Zwar steht fest, dass der Beklagte bei der ausgeschriebenen Stelle einer "Assistentin der Geschäftsleitung/Automobilverkäuferin" gegen § 611 b BGB verstoßen hat ohne dass bei der zu besetzenden Stelle eine bestimmtes Geschlecht unverzichtbare Voraussetzung für diese Tätigkeit war (vgl. §§ 611 b, 611 a Abs. 1 Satz 2 BGB). Liegt ein derartiger Verstoß vor, so wird nach § 611 a Abs. 1 Satz 3 BGB vermutet, dass der Beklagte den Kläger wegen des Geschlechts benachteiligt hat. Eine gegen § 611 b BGB verstoßende, d.h. geschlechtsspezifische Stellenausschreibung, kann als Indiz zur Begründung einer Geschlechterdiskriminierung herangezogen werden. Der Verstoß begründet grundsätzlich die Vermutung, dass ein Arbeitnehmer eines bestimmten Geschlechts, unabhängig davon, ob noch andere Gründe für die Einstellungsentscheidung maßgeblich waren, wegen seines Geschlechts benachteiligt worden ist. Im Streitfalle war die Stellenausschreibung nur an Frauen gerichtet, im Text wurden mehrfach geschlechtsspezifische Formulierungen verwendet (Büro-/Industriekauffrau, Bankkauffrau).

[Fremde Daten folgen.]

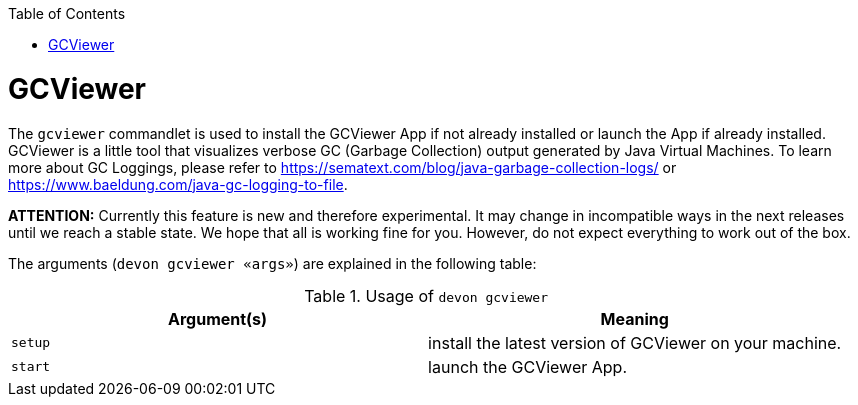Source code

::toc:
toc::[]

= GCViewer

The `gcviewer` commandlet is used to install the GCViewer App if not already installed or launch the App if already installed.
GCViewer is a little tool that visualizes verbose GC (Garbage Collection) output generated by Java Virtual Machines.
To learn more about GC Loggings, please refer to https://sematext.com/blog/java-garbage-collection-logs/ or https://www.baeldung.com/java-gc-logging-to-file.

*ATTENTION:*
Currently this feature is new and therefore experimental.
It may change in incompatible ways in the next releases until we reach a stable state.
We hope that all is working fine for you.
However, do not expect everything to work out of the box.


The arguments (`devon gcviewer «args»`) are explained in the following table:

.Usage of `devon gcviewer`
[options="header"]
|=======================
|*Argument(s)*    |*Meaning*
|`setup`          |install the latest version of GCViewer on your machine.
|`start`          |launch the GCViewer App.
|=======================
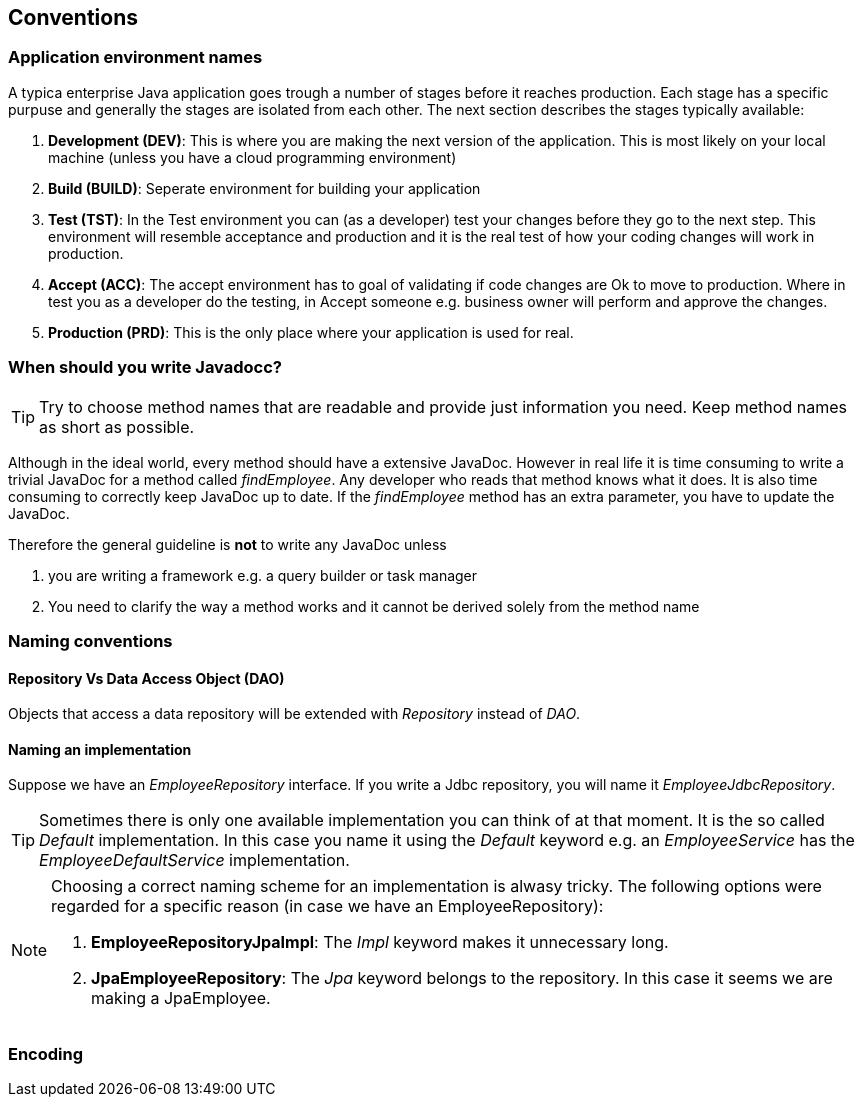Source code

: == Conventions

=== Application environment names

A typica enterprise Java application goes trough a number of stages before it reaches production.
Each stage has a specific purpuse and generally the stages are isolated from each other.
The next section describes the stages typically available:

. *Development (DEV)*: This is where you are making the next version of the application.
This is most likely on your local machine (unless you have a cloud programming environment)
. *Build (BUILD)*: Seperate environment for building your application
. *Test (TST)*: In the Test environment you can (as a developer) test your changes before they go to the next step.
This environment will resemble acceptance and production and it is the real test of how your coding changes will work in production.
. *Accept (ACC)*: The accept environment has to goal of validating if code changes are Ok to move to production.
Where in test you as a developer do the testing, in Accept someone e.g. business owner will perform and approve the changes.
. *Production (PRD)*: This is the only place where your application is used for real.

=== When should you write Javadocc?

[TIP]
=====
Try to choose method names that are readable and provide just information you need.
Keep method names as short as possible.
=====

Although in the ideal world, every method should have a extensive JavaDoc.
However in real life it is time consuming to write a trivial JavaDoc for a method called _findEmployee_.
Any developer who reads that method knows what it does.
It is also time consuming to correctly keep JavaDoc up to date.
If the _findEmployee_ method has an extra parameter, you have to update the JavaDoc.


Therefore the general guideline is *not* to write any JavaDoc unless

. you are writing a framework e.g. a query builder or task manager
. You need to clarify the way a method works and it cannot be derived solely from the method name

=== Naming conventions

==== Repository Vs Data Access Object (DAO)

Objects that access a data repository will be extended with _Repository_ instead of _DAO_.

==== Naming an implementation

Suppose we have an _EmployeeRepository_ interface.
If you write a Jdbc repository, you will name it _EmployeeJdbcRepository_.

[TIP]
====
Sometimes there is only one available implementation you can think of at that moment.
It is the so called _Default_ implementation.
In this case you name it using the _Default_ keyword e.g. an _EmployeeService_ has the _EmployeeDefaultService_ implementation.
====

[NOTE]
====
Choosing a correct naming scheme for an implementation is alwasy tricky.
The following options were regarded for a specific reason (in case we have an EmployeeRepository):

. *EmployeeRepositoryJpaImpl*: The _Impl_ keyword makes it unnecessary long.
. *JpaEmployeeRepository*: The _Jpa_ keyword belongs to the repository.
In this case it seems we are making a JpaEmployee.
====

=== Encoding



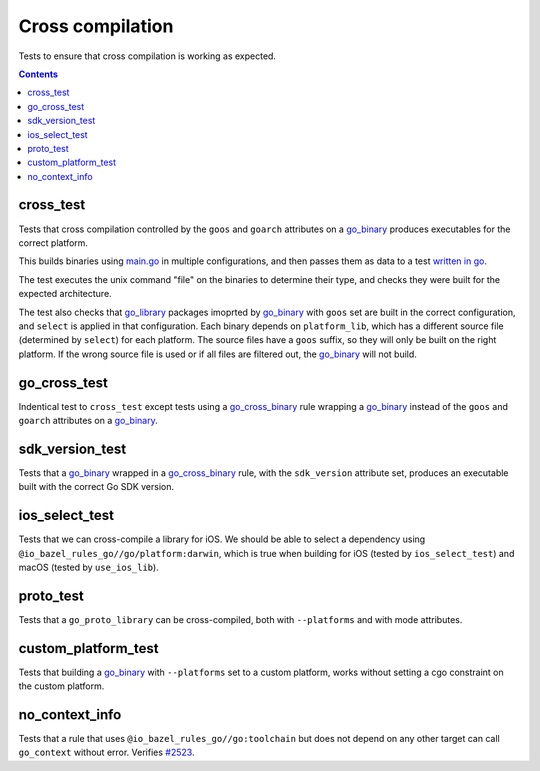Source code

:Cross compilation
=================

.. _go_binary: /docs/go/core/rules.md#go_binary
.. _go_library: /docs/go/core/rules.md#go_library
.. _go_cross_binary: /docs/go/core/rules.md#go_cross_binary
.. _#2523: https://github.com/bazelbuild/rules_go/issues/2523

Tests to ensure that cross compilation is working as expected.

.. contents::

cross_test
----------


Tests that cross compilation controlled by the ``goos`` and ``goarch``
attributes on a `go_binary`_ produces executables for the correct platform.

This builds binaries using `main.go <main.go>`_ in multiple configurations, and
then passes them as data to a test `written in go <cross_test.go>`_.

The test executes the unix command "file" on the binaries to determine their
type, and checks they were built for the expected architecture.

The test also checks that `go_library`_ packages imoprted by `go_binary`_ with
``goos`` set are built in the correct configuration, and ``select`` is applied
in that configuration. Each binary depends on ``platform_lib``, which has a
different source file (determined by ``select``) for each platform. The source
files have a ``goos`` suffix, so they will only be built on the right platform.
If the wrong source file is used or if all files are filtered out, the
`go_binary`_ will not build.

go_cross_test
-------------

Indentical test to ``cross_test`` except tests using a `go_cross_binary`_ rule wrapping a `go_binary`_ instead of the ``goos`` and ``goarch`` attributes on a `go_binary`_.

sdk_version_test
----------------
Tests that a `go_binary`_ wrapped in a `go_cross_binary`_ rule, with the ``sdk_version`` attribute set, produces an executable built with the correct Go SDK version.

ios_select_test
---------------

Tests that we can cross-compile a library for iOS. We should be able to select
a dependency using ``@io_bazel_rules_go//go/platform:darwin``, which is true
when building for iOS (tested by ``ios_select_test``) and macOS
(tested by ``use_ios_lib``).

proto_test
----------

Tests that a ``go_proto_library`` can be cross-compiled, both with
``--platforms`` and with mode attributes.

custom_platform_test
--------------------
Tests that building a `go_binary`_ with ``--platforms`` set to a custom platform, works without setting a cgo constraint on the custom platform.

no_context_info
---------------

Tests that a rule that uses ``@io_bazel_rules_go//go:toolchain`` but does not
depend on any other target can call ``go_context`` without error. Verifies
`#2523`_.
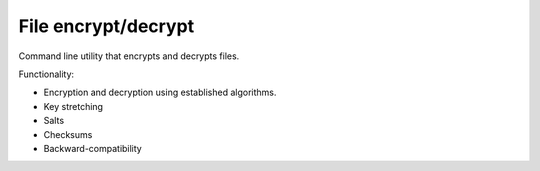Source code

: 
File encrypt/decrypt
===============================

Command line utility that encrypts and decrypts files.

Functionality:

* Encryption and decryption using established algorithms.
* Key stretching
* Salts
* Checksums
* Backward-compatibility

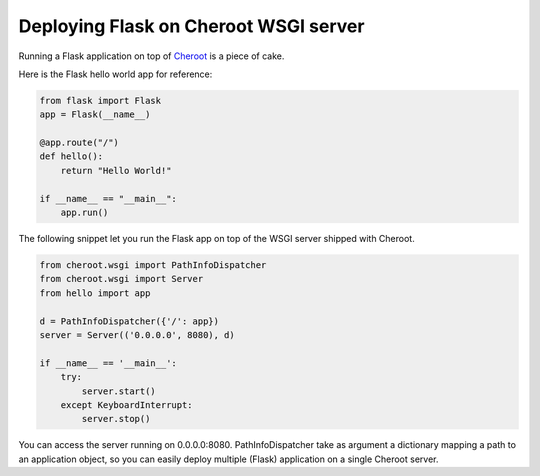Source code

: Deploying Flask on Cheroot WSGI server
======================================

Running a Flask application on top of Cheroot_ is a piece of cake.

Here is the Flask hello world app for reference:

.. code-block:: python

    from flask import Flask
    app = Flask(__name__)

    @app.route("/")
    def hello():
        return "Hello World!"

    if __name__ == "__main__":
        app.run()

The following snippet let you run the Flask app on top of the WSGI server shipped with Cheroot.

.. code-block:: python

    from cheroot.wsgi import PathInfoDispatcher
    from cheroot.wsgi import Server
    from hello import app

    d = PathInfoDispatcher({'/': app})
    server = Server(('0.0.0.0', 8080), d)

    if __name__ == '__main__':
        try:
            server.start()
        except KeyboardInterrupt:
            server.stop()

You can access the server running on 0.0.0.0:8080. PathInfoDispatcher take as argument a dictionary mapping a path to an application object, so you can easily deploy multiple (Flask) application on a single Cheroot server.

.. _Cheroot: https://github.com/cherrypy/cheroot
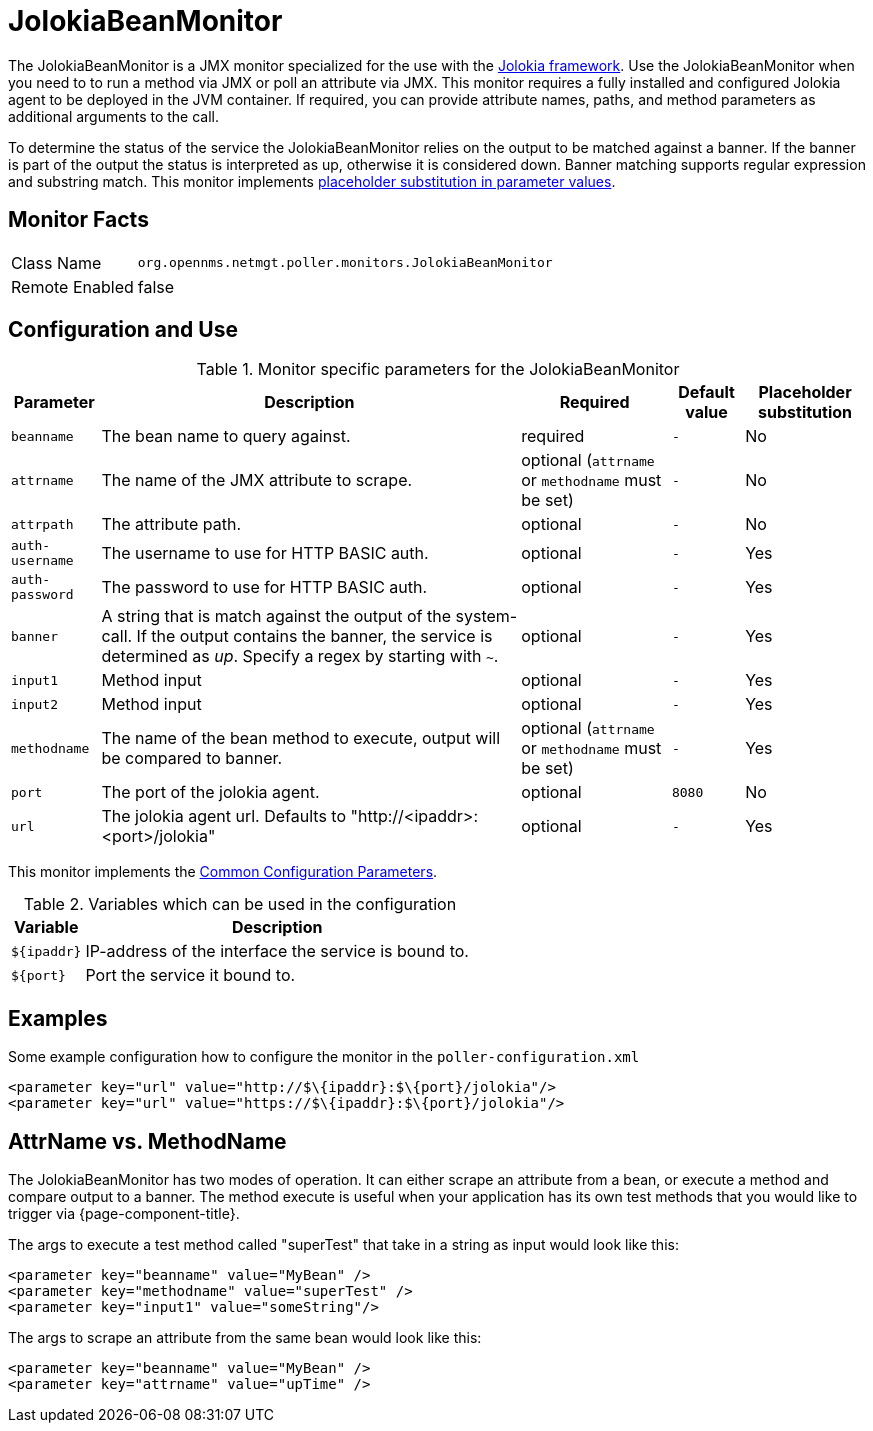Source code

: 
= JolokiaBeanMonitor

The JolokiaBeanMonitor is a JMX monitor specialized for the use with the link:http://www.jolokia.org[Jolokia framework].
Use the JolokiaBeanMonitor when you need to to run a method via JMX or poll an attribute via JMX.
This monitor requires a fully installed and configured Jolokia agent to be deployed in the JVM container.
If required, you can provide attribute names, paths, and method parameters as additional arguments to the call.

To determine the status of the service the JolokiaBeanMonitor relies on the output to be matched against a banner. If the banner is part of the output the status is interpreted as up, otherwise it is considered down. Banner matching supports regular expression and substring match.
This monitor implements <<service-assurance/monitors/introduction.adoc#ga-service-assurance-monitors-placeholder-substitution-parameters, placeholder substitution in parameter values>>.

== Monitor Facts

[options="autowidth"]
|===
| Class Name      | `org.opennms.netmgt.poller.monitors.JolokiaBeanMonitor`
| Remote Enabled  | false
|===

== Configuration and Use

.Monitor specific parameters for the JolokiaBeanMonitor
[options="header, autowidth"]
|===
| Parameter       | Description                                                                                         | Required                                          | Default value | Placeholder substitution
| `beanname`      | The bean name to query against.                                                                     | required                                          | `-` | No
| `attrname`      | The name of the JMX attribute to scrape.                                                            | optional (`attrname` or `methodname` must be set) | `-` | No
| `attrpath`      | The attribute path.                                                                                 | optional                                          | `-` | No
| `auth-username` | The username to use for HTTP BASIC auth.                                                            | optional                                          | `-` | Yes
| `auth-password` | The password to use for HTTP BASIC auth.                                                            | optional                                          | `-` | Yes
| `banner`        | A string that is match against the output of the system-call. If the output contains the banner,
                    the service is determined as _up_. Specify a regex by starting with `~`.                            | optional                                          | `-` | Yes
| `input1`        | Method input                                                                                        | optional                                          | `-` | Yes
| `input2`        | Method input                                                                                        | optional                                          | `-` | Yes
| `methodname`    | The name of the bean method to execute, output will be compared to banner.                          | optional (`attrname` or `methodname` must be set) | `-` | Yes
| `port`          | The port of the jolokia agent.                                                                      | optional                                          | `8080` | No
| `url`           | The jolokia agent url. Defaults to "http://<ipaddr>:<port>/jolokia"                                 | optional                                          | `-` | Yes
|===

This monitor implements the <<service-assurance/monitors/introduction.adoc#ga-service-assurance-monitors-common-parameters, Common Configuration Parameters>>.

.Variables which can be used in the configuration
[options="header, autowidth"]
|===
| Variable    | Description
| `$\{ipaddr}` | IP-address of the interface the service is bound to.
| `$\{port}`   | Port the service it bound to.
|===

== Examples

Some example configuration how to configure the monitor in the `poller-configuration.xml`
[source, xml]
----
<parameter key="url" value="http://$\{ipaddr}:$\{port}/jolokia"/>
<parameter key="url" value="https://$\{ipaddr}:$\{port}/jolokia"/>
----

== AttrName vs. MethodName

The JolokiaBeanMonitor has two modes of operation. It can either scrape an attribute from a bean, or execute a method and compare output to a banner. The method execute is useful when your application has its own test methods that you would like to trigger via {page-component-title}.

The args to execute a test method called "superTest" that take in a string as input would look like this:
[source, xml]
----
<parameter key="beanname" value="MyBean" />
<parameter key="methodname" value="superTest" />
<parameter key="input1" value="someString"/>
----

The args to scrape an attribute from the same bean would look like this:
[source, xml]
----
<parameter key="beanname" value="MyBean" />
<parameter key="attrname" value="upTime" />
----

In einem solchen Falle obliegt es dem Arbeitgeber, die Vermutung der Benachteiligung des Klägers wegen des Geschlechts zu entkräften (BAG vom 05.02.2004 - 8 AZR 112/03 - BAG vom 27.04.2000 - 8 AZR 295/99). Der Beklagte hat den Nachweis geführt, dass das Geschlecht des Klägers bei der Auswahlentscheidung überhaupt keine Rolle gespielt hat. Der Beklagte hat letztlich auf die ausgeschriebene Stelle keine Frau, sondern einen Mann eingestellt. Der Bewerber S. H. hat die Meisterprüfung im Kraftfahrzeugmechanikerhandwerk absolviert, als Informations- und Telekommunikationssystem-Elektroniker mit zahlreichen Weiterbildungen auf dem EDV-Wesen und als technischer Betriebsleiter gearbeitet. Von daher verfügt Hehn über markante Eigenschaften für die ausgeschriebene Position eines Assistenten der Geschäftsleitung/Automobilverkäufers. Außer der geschlechtsdiskriminierenden Ausschreibung sind vorliegend keine weiteren Anhaltspunkte für eine Geschlechtsdiskriminierung ersichtlich. Der Beklagte hat nachgewiesen, dass er in seinem Betrieb insgesamt 6 Männer und 4 Frauen beschäftigt. Im Termin zur mündlichen Verhandlung vor dem Berufungsgericht hat der Beklagte darüber hinaus geltend gemacht, er habe die Stellenanzeige aus Unwissenheit und Gedankenlosigkeit formuliert und nur deshalb die weibliche Form bei der Ausschreibung benutzt, weil diese Stelle zuvor auch mit einer Frau besetzt war. Voraussetzung für eine angemessene Entschädigung nach § 611 a Abs. 3 BGB ist jedoch, dass eine geschlechtsspezifische Benachteiligung bei der Auswahl vorgenommen wurde, d.h. der Kläger schon wegen seines Geschlechtes überhaupt nicht in die Auswahl mit einbezogen worden ist. Hiervon kann im Streitfalle nicht ausgegangen werden.

Nach alledem war die unbegründete Berufung des Klägers mit der Kostenfolge aus § 97 Abs. 1 ZPO zurückzuweisen.

Die Revision konnte angesichts der gesetzlichen Kriterien von § 72 Abs. 2 ArbGG nicht zugelassen werden, da die bisherige Rechtsprechung des BAG zur Lösung des vorliegenden Falles herangezogen werden konnte.